1.) Run large tubing with a packer on it so nothing can pass it coming up the casing once it is set — and set the packer.
Then have Haliburton use a wire line through the tubing and through the packer to the spot the diagnostic tests show cement is needed — and perforate holes through the pipe into the annulus below the packer.
The packer protects against anything coming up the casing that might come in from the annulus holes — and Haliburton can do this passing a tool through the large tubing and packer with the top of the tubing (at sea level) easily packed off in case of any problem. In other words it is a safe method — and nothing dangerous like an experimental relief well.
Then Haliburton can pump a “cement squeeze job” into the annulus to repair it — totally protected by the packer with tubing up to the ship. Nothing can come up the casing past the packer.

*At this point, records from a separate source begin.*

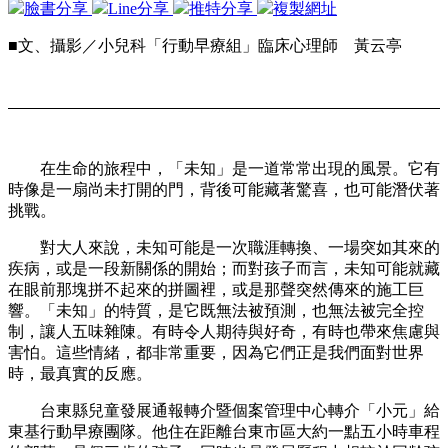
臉書分享
Line分享
推特分享
複製網址
■文、攝影／小兒科「行動早療組」臨床心理師 黃云亭
在生命的旅程中，「未知」是一道常常出現的風景。它有
時像是一扇尚未打開的門，背後可能藏著驚喜，也可能潛伏著
挑戰。
對大人來說，未知可能是一次職涯轉換、一場突如其來的
疾病，或是一段新關係的開始；而對孩子而言，未知可能就藏
在眼前那塊拼不起來的拼圖裡，或是那聲突然傳來的施工巨
響。「未知」的特質，是它既無法被預測，也無法被完全控
制，讓人五味雜陳。有時令人期待與好奇，有時也帶來焦慮與
害怕。這些情緒，都非常重要，因為它們正是我們面對世界
時，最真實的反應。
台東縣兒童發展通報轉介暨個案管理中心轉介「小元」給
東基行動早療團隊。他住在距離台東市區大約一點五小時車程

This is all standard procedure tested by many many years of O&G experience.
The let the cement set.
Remove the packer and re-log the well to prove it is Killed Forever. Show the logs to Allen and let Haliburton engineers explain this to him and his so called science team.
Then officially declare the well — Killed Twice — and forever DEAD.
(or sadly they might try to rush up and do the 2.) dangerous relief well as:
2.) Finish the Relief well and run the risk of the identical problem of a liquified methane bolus rising and at a certain height forming gas and forming a bubble as it turns to gas to flow over the top of the relief well — to re-create this whole mess. Suppose that does not happen and they only open up the annulus to blow out up the annulus where there is no pipe. By starting the pumping at the very bottom instead of just into a spot that needs cement, they could open the annulus TOP TO BOTTOM –creating a blow out NIGHTMARE that would be impossible to repair. Nothing could then be done for years. Suppose any one of a miriad of other accidents happen because of the relief well experiment.
BP’s new head, Dudley, admits this is a rare thing to experiment with a Relief Well at this 18,000 foot Depth below 5000 foot of sea water and thinks it should still be done to learn about what can be done at such depths and whatever new dangers might lurk. He seems to think it is a great experiment and says it will be done.
Allen wants it because early on he stated that the relief well will be used for the final KILL. His science team seems to go along with BP and is not headed by O&G engineers.
Method 1.) is the standard very very safe way to kill this well twice.
Just abandon 2.) and plug the relief well.